Walker: Technological advances in the gene and cell therapy business are so fast that the platforms that Gilead and Novartis developed for the first CAR T are already obsolete. So, flexible manufacturing isn’t just about facilities, it’s also about technology, talent, and data working seamlessly and staying agile to keep up.

Karen Walker, CTO, Kyverna

How are you using flexible manufacturing technologies at Kyverna?

Walker: We’re an early-stage company and have work to do before our products are commercial and can help patients. We’re not sure what the technology platforms will be in the future, as their footprint has halved in the last six years, so we need to stay vigilant to identify and incorporate new advances.

What are the design and construction considerations that improve success?

Walker: Even with an allogeneic platform, with cell and gene therapies, you’re making a patient-specific product. Batches are small, the footprint is small, and the QC lab is as big as the production facilities. As technology turnover time is about three years, we’re looking at open-concept clean rooms, which accommodate the equipment necessary to manufacture our products. Then we can focus on versioning them up.

We’re also focused on talent. Our industry has huge potential to be impactful but is still in its infancy. Hiring people with experience in cell and gene therapy who can also envisage what the future looks like is like looking for unicorns. So, as well as people with experience, we’re also hiring people with transferrable skills, and people early in their career.

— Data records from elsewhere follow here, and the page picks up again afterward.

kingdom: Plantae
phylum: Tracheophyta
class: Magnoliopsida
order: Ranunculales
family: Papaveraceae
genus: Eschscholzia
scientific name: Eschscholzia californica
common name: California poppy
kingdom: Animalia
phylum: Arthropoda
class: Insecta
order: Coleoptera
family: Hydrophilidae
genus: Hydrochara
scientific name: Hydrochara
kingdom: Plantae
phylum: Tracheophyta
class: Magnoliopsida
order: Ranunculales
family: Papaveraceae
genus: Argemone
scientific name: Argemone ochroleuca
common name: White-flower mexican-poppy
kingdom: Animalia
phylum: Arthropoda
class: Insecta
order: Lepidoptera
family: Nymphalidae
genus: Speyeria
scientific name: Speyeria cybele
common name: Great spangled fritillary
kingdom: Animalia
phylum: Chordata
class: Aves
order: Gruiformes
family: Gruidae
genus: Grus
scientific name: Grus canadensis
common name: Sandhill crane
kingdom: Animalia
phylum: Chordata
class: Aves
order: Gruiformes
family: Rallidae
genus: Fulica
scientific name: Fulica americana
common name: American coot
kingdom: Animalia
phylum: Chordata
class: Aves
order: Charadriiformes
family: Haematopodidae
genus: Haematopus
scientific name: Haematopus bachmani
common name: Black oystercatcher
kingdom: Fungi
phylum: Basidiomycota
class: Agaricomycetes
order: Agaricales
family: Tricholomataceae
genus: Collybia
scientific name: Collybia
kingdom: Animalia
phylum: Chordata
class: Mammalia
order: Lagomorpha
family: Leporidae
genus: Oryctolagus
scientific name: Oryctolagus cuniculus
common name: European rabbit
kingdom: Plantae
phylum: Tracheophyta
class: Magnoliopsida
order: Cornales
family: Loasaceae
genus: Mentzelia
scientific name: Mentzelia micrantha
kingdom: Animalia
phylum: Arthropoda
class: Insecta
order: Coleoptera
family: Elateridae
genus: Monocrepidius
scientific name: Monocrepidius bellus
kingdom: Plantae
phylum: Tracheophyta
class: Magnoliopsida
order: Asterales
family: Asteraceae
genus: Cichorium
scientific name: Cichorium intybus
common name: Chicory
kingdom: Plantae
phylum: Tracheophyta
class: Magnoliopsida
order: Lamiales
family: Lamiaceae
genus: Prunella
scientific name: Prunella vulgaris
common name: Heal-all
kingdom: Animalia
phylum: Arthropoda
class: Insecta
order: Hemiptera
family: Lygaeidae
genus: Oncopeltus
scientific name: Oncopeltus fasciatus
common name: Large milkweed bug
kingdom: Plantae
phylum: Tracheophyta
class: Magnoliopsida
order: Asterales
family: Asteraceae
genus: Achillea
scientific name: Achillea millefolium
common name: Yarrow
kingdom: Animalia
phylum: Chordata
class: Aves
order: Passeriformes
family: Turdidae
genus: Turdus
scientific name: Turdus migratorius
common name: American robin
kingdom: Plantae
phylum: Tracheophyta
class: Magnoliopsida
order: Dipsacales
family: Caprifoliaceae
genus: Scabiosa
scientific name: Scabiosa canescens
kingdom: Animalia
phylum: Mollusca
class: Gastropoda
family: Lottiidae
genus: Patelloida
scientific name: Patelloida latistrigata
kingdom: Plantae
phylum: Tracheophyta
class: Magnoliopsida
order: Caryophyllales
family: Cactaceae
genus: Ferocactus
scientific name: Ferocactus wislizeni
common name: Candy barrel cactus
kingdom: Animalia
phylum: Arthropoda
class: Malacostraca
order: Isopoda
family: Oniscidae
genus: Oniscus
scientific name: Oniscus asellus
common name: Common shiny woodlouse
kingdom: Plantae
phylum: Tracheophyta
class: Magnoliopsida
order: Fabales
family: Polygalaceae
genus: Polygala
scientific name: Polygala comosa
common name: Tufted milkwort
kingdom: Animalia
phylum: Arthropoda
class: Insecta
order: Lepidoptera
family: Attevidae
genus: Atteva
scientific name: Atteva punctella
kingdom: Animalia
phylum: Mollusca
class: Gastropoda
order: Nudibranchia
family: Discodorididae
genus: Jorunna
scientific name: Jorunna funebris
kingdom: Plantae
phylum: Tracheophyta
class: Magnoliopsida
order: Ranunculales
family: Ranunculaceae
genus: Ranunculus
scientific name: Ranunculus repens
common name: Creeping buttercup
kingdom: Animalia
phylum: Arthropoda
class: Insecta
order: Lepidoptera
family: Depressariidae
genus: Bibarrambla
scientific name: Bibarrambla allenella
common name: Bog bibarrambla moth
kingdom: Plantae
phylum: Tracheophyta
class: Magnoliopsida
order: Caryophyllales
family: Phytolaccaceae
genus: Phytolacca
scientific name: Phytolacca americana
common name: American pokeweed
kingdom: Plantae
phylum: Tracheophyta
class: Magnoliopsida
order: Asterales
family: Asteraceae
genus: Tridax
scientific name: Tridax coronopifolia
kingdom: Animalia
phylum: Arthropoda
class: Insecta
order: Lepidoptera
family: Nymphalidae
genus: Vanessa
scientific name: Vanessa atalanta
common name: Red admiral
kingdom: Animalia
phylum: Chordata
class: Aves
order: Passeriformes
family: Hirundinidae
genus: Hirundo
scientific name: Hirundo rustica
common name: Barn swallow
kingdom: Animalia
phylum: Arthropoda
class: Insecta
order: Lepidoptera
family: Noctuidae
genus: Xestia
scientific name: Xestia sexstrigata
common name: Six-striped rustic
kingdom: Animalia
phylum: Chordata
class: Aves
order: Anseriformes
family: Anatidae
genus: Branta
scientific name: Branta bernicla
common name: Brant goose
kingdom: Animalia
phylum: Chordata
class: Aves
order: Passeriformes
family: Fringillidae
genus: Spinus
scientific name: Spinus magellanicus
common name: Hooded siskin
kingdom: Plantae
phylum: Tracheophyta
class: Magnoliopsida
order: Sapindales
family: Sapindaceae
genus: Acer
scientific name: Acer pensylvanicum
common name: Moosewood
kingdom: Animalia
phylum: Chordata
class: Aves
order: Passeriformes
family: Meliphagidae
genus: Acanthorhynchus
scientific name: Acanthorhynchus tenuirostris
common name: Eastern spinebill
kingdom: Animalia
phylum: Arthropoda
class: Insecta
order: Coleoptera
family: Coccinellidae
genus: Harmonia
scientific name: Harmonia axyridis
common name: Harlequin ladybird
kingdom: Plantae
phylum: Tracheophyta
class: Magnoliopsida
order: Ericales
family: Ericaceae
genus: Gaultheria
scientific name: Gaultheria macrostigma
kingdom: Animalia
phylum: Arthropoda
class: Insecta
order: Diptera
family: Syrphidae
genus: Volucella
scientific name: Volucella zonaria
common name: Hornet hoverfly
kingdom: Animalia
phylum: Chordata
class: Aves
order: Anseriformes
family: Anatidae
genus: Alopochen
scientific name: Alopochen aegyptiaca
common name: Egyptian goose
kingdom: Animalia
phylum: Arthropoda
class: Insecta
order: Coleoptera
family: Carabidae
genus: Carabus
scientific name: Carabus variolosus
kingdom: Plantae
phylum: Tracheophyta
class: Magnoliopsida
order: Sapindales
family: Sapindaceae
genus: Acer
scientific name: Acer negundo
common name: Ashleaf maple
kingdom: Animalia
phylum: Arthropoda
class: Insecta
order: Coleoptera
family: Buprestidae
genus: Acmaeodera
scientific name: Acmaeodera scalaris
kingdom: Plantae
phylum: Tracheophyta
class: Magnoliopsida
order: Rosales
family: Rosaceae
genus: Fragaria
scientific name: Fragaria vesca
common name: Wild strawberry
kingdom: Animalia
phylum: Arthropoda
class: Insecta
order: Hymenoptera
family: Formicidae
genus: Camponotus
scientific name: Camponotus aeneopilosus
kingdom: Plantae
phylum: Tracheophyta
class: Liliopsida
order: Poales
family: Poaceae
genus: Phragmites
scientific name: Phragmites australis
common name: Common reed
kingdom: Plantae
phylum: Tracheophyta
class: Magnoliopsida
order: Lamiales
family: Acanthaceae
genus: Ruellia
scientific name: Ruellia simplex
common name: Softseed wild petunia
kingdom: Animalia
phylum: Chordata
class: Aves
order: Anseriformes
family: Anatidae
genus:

What other aspects of flexible manufacturing do you see as important?

Walker: In the cell therapy literature, there’s lots of evidence that cells cultured in vitro for nine-to-10 days differentiate into different cell types and lose their potency. We don’t want to leave the power of our product in the bioreactor, so we’re looking to use younger and less differentiated cells.

What’s the outlook, in your view, for flexible manufacturing technologies in cell therapies?

Walker: Many buzzwords in other industries, such as agile, blockchain, and big data are going to influence what flexible manufacturing will be like in our industry. Manufacturing is going to look different to how we’ve viewed it over the last fifty years.